DIRECTIVE:
The entries below are to be retyped exactly. Preserve every word.

Data records:
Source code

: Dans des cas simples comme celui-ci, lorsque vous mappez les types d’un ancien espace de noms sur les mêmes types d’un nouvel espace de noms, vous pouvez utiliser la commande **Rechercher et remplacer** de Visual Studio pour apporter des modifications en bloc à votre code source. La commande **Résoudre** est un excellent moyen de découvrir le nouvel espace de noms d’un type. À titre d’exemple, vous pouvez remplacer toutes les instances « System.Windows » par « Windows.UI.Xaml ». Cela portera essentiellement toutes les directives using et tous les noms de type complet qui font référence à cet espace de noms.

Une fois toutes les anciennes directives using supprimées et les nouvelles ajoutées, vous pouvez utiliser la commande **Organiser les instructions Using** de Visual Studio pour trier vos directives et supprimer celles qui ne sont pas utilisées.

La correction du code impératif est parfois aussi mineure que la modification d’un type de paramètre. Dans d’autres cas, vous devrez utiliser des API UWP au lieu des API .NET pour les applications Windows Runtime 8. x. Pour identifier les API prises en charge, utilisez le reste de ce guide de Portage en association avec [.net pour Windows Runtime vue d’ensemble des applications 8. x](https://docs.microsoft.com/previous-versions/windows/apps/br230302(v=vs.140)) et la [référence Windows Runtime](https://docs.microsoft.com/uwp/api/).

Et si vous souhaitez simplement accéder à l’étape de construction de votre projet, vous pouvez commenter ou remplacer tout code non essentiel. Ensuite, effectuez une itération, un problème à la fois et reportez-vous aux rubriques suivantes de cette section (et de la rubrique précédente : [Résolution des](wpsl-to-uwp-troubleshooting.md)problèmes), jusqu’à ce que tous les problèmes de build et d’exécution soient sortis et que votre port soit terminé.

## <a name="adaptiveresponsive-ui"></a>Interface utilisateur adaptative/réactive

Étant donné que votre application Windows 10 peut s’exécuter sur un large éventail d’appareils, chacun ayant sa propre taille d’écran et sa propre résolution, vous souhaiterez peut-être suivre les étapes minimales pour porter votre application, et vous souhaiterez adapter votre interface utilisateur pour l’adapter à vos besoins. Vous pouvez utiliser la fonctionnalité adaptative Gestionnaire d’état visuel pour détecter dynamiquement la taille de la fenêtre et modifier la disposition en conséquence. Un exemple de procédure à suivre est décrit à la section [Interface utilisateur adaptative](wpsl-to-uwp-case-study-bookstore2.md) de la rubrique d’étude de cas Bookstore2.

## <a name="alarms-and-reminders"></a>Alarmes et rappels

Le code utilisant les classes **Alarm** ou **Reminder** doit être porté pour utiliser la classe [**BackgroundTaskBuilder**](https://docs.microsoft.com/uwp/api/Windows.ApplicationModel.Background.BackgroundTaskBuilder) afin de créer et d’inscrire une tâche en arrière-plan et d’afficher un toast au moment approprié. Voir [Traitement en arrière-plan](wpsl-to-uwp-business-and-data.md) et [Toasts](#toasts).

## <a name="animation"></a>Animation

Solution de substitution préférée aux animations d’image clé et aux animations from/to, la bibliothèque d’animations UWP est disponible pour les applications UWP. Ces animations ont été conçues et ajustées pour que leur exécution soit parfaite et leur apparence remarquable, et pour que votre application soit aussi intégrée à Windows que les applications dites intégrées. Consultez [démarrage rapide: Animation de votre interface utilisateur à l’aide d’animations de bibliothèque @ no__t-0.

OUTPUT BELOW:
Source code

: Dans des cas simples comme celui-ci, lorsque vous mappez les types d’un ancien espace de noms sur les mêmes types d’un nouvel espace de noms, vous pouvez utiliser la commande **Rechercher et remplacer** de Visual Studio pour apporter des modifications en bloc à votre code source. La commande **Résoudre** est un excellent moyen de découvrir le nouvel espace de noms d’un type. À titre d’exemple, vous pouvez remplacer toutes les instances « System.Windows » par « Windows.UI.Xaml ». Cela portera essentiellement toutes les directives using et tous les noms de type complet qui font référence à cet espace de noms.

Une fois toutes les anciennes directives using supprimées et les nouvelles ajoutées, vous pouvez utiliser la commande **Organiser les instructions Using** de Visual Studio pour trier vos directives et supprimer celles qui ne sont pas utilisées.

La correction du code impératif est parfois aussi mineure que la modification d’un type de paramètre. Dans d’autres cas, vous devrez utiliser des API UWP au lieu des API .NET pour les applications Windows Runtime 8. x. Pour identifier les API prises en charge, utilisez le reste de ce guide de Portage en association avec [.net pour Windows Runtime vue d’ensemble des applications 8. x](https://docs.microsoft.com/previous-versions/windows/apps/br230302(v=vs.140)) et la [référence Windows Runtime](https://docs.microsoft.com/uwp/api/).

Et si vous souhaitez simplement accéder à l’étape de construction de votre projet, vous pouvez commenter ou remplacer tout code non essentiel. Ensuite, effectuez une itération, un problème à la fois et reportez-vous aux rubriques suivantes de cette section (et de la rubrique précédente : [Résolution des](wpsl-to-uwp-troubleshooting.md)problèmes), jusqu’à ce que tous les problèmes de build et d’exécution soient sortis et que votre port soit terminé.

## <a name="adaptiveresponsive-ui"></a>Interface utilisateur adaptative/réactive

Étant donné que votre application Windows 10 peut s’exécuter sur un large éventail d’appareils, chacun ayant sa propre taille d’écran et sa propre résolution, vous souhaiterez peut-être suivre les étapes minimales pour porter votre application, et vous souhaiterez adapter votre interface utilisateur pour l’adapter à vos besoins. Vous pouvez utiliser la fonctionnalité adaptative Gestionnaire d’état visuel pour détecter dynamiquement la taille de la fenêtre et modifier la disposition en conséquence. Un exemple de procédure à suivre est décrit à la section [Interface utilisateur adaptative](wpsl-to-uwp-case-study-bookstore2.md) de la rubrique d’étude de cas Bookstore2.

## <a name="alarms-and-reminders"></a>Alarmes et rappels

Le code utilisant les classes **Alarm** ou **Reminder** doit être porté pour utiliser la classe [**BackgroundTaskBuilder**](https://docs.microsoft.com/uwp/api/Windows.ApplicationModel.Background.BackgroundTaskBuilder) afin de créer et d’inscrire une tâche en arrière-plan et d’afficher un toast au moment approprié. Voir [Traitement en arrière-plan](wpsl-to-uwp-business-and-data.md) et [Toasts](#toasts).

## <a name="animation"></a>Animation

Solution de substitution préférée aux animations d’image clé et aux animations from/to, la bibliothèque d’animations UWP est disponible pour les applications UWP. Ces animations ont été conçues et ajustées pour que leur exécution soit parfaite et leur apparence remarquable, et pour que votre application soit aussi intégrée à Windows que les applications dites intégrées. Consultez [démarrage rapide: Animation de votre interface utilisateur à l’aide d’animations de bibliothèque @ no__t-0.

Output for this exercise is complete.